Look at some of the other facts of the world today. Depending on your source the divorce rate in America is 41-50% for the first marriage, 60-67% for the second, and 73-74% for the third. Boy talk about not being able to learn from mistakes.  OK, so what’s going on here?! People are supposed to be getting married because they LOVE each other, right? What does that mean for love? Is it all just a big scam? Shall we blame all the jeweler commercials? Romance novels? Movies? Nah. That would be wrong and, even, a little too easy. Life is NEVER that easy.

So, what’s happened to love? Well, follow me if you would and see if this just might make a little bit of sense to you. You can’t give something that you don’t have. I know, it’s still a little simple, but it’s VERY big in what it contains. I believe that the problem with love in our world right now, is that we, as a people, have lost our capacity to love ourselves. I’m not talking about the egotistical and narcissistic kind of love that is just downright weird.
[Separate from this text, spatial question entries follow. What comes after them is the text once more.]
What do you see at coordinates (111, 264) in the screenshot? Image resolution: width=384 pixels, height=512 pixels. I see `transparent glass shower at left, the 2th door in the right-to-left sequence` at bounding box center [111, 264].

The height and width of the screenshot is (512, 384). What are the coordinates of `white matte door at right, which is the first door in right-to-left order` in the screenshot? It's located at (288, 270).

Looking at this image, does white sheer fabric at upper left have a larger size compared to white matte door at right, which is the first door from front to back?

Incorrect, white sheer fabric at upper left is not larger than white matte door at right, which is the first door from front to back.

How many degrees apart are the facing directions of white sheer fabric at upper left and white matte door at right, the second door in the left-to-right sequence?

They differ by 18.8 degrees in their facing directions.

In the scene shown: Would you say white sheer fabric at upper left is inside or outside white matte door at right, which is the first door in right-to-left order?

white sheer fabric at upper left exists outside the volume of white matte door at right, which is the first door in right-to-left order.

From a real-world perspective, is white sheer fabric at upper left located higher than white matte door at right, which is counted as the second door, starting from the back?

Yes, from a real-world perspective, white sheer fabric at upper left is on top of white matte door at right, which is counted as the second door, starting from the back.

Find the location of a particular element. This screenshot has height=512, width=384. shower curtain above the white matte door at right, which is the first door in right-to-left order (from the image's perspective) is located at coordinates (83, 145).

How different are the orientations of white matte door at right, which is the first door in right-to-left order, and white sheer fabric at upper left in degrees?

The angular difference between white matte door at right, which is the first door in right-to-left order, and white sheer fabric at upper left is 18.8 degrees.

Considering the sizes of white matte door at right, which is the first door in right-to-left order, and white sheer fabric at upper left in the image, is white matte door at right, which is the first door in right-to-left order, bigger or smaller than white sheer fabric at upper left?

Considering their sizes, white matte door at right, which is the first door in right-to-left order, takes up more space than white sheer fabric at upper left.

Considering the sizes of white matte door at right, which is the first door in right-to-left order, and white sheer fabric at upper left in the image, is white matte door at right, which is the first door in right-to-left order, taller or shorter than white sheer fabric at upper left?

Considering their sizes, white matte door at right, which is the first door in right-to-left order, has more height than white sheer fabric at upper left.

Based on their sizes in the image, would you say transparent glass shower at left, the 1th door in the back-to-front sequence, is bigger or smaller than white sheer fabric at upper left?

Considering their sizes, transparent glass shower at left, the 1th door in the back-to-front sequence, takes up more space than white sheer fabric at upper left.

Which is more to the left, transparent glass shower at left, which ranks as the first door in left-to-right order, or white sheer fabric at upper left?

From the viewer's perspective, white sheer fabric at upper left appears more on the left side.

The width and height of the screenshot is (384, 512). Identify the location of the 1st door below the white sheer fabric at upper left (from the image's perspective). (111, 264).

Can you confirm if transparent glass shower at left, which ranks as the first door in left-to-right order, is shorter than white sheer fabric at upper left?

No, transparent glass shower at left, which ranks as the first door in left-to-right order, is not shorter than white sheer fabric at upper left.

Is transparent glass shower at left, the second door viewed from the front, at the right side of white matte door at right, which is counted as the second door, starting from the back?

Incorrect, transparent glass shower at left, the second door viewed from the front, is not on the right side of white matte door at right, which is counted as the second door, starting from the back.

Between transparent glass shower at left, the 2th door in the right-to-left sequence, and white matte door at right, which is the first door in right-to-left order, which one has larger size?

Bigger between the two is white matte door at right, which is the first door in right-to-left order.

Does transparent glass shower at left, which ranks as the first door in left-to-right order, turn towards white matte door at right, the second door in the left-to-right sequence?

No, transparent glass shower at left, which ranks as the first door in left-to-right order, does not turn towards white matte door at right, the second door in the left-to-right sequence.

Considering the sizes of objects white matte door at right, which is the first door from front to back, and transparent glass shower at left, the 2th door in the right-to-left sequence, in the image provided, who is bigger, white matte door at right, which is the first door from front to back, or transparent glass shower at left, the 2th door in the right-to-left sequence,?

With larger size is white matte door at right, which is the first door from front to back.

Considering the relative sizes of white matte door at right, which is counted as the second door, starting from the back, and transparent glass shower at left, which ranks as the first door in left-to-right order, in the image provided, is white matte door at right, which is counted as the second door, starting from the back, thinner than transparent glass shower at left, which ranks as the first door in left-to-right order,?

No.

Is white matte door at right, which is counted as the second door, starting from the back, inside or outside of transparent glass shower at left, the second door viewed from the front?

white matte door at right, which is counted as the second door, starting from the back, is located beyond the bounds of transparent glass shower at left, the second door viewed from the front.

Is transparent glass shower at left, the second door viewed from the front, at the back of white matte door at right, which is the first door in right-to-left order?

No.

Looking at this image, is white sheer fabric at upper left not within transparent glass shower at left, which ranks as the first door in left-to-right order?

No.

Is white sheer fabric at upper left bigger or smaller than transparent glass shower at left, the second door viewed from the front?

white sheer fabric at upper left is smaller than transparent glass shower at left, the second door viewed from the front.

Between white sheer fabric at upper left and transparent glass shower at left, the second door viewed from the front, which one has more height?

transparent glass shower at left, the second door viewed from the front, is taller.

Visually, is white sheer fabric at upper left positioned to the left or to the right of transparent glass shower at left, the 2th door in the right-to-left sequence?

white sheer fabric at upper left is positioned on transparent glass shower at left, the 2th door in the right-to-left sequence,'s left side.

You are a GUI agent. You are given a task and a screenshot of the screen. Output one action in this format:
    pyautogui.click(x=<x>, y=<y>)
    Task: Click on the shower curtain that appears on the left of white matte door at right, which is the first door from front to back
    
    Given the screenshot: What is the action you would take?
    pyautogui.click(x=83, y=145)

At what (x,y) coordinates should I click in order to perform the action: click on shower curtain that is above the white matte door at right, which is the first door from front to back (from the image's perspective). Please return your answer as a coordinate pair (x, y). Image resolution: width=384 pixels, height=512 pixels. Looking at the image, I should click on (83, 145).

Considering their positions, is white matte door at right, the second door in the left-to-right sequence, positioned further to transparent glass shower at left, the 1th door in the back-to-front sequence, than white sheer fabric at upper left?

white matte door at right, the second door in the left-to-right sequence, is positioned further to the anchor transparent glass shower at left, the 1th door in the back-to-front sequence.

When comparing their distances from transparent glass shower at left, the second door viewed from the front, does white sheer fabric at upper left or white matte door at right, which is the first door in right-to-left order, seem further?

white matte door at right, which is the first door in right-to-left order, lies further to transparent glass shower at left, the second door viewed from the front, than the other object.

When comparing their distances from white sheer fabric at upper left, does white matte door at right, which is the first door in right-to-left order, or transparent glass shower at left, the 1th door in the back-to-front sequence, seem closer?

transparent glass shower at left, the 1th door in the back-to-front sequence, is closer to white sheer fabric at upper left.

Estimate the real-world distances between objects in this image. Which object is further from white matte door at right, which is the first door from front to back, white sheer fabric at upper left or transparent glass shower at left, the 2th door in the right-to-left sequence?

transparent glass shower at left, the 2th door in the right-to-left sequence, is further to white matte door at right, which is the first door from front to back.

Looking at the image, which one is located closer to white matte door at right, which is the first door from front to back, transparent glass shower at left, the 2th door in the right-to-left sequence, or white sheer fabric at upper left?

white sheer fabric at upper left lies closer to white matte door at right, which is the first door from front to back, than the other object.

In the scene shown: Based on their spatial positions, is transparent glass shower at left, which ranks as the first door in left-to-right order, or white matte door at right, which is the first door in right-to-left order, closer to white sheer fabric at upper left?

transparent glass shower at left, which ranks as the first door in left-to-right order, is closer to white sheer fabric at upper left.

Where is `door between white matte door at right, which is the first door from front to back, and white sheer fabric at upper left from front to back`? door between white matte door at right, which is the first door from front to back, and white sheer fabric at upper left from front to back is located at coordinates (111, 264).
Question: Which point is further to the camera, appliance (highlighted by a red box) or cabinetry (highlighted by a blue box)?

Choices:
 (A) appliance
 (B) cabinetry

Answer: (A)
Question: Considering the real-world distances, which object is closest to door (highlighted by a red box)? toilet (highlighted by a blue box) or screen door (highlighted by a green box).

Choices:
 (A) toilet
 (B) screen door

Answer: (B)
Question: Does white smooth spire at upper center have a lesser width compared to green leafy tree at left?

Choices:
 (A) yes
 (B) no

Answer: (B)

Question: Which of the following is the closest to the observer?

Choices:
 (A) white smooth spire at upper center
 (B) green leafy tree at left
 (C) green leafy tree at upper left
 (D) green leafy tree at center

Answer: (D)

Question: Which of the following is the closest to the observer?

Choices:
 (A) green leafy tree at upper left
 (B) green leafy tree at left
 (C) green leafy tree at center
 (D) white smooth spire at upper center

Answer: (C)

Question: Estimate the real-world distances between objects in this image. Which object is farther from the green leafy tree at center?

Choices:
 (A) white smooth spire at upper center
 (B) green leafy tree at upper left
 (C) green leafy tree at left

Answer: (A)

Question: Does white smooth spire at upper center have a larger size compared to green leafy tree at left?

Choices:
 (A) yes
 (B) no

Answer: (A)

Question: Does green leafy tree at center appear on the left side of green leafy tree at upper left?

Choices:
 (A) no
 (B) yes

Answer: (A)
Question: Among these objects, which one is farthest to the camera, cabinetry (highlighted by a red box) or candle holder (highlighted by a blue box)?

I’m talking about a healthy and whole love and respect for your own self.

I read once somewhere, that 56% of American families are considered dysfunctional. Is it any wonder that we have lost our ability to honestly love ourselves? We exist in a world that is steeped in a selfish materialism that leaves very little room for much else. We are inundated with the ideas that to be loved we must:

Look like a supermodel or a professional athlete.
Be rich and/or famous.
Be a musician or rockstar.
Have some attribute that makes us more than the everyday man or woman, or find the money to buy one.

Look around if you don’t believe me. How often is the hero of a love story a plain average Joe or Jill? Or the hero in an action flick balding or a little pudgy ‘round the middle? It just doesn’t happen. Sure, we may be able to logically think about it and know that life’s not like that. But our minds take in everything and it all gets sorted and ordered automatically. And it all goes to support something that we believe, whether we’re logical about it or not.

You can’t give something you don’t have. What does this really mean? Before you can ever, and I do mean EVER, love someone else, you have to love yourself first. I know, I know. I hear many of you already saying, I do! And I still can’t find anyone to love me. Guess what? I’m going to say that you’ve got a bit more work to get to the point of loving yourself. We all do. It’s nothing to worry about or be ashamed of. I don’t know of one single person that hasn’t done something that they hated themselves for. It seems that everyone gets tired of themselves every now and then. Time alone for some people is the worst possible punishment.

Have you ever dated yourself? OK…that just sounds silly. Everyone, when they “fall” in love wants to spend every moment with their lover. They want to talk with them, take them out, share everything with them. Can you do that with yourself? I will admit, it is a hard thing to do. But until you can come to the point of loving to be with YOU, how in the world can you expect anyone else to?

It’s work well worth doing. After all, you are the only one that has to live with you for your entire life. Like yourself, forgive yourself, support yourself, encourage yourself, and learn to love yourself.

I will learn to love you too.

2 comments:

Susan said...

Good reminders about love and how important it is to start with ourselves. Thanks!

Anonymous said...

Wow!!! How insightful, how true. My spirit bears witness to everything you've shared. I must have said Amen a dozen times.

Thank you for your words of encouragement!! Keep them coming:).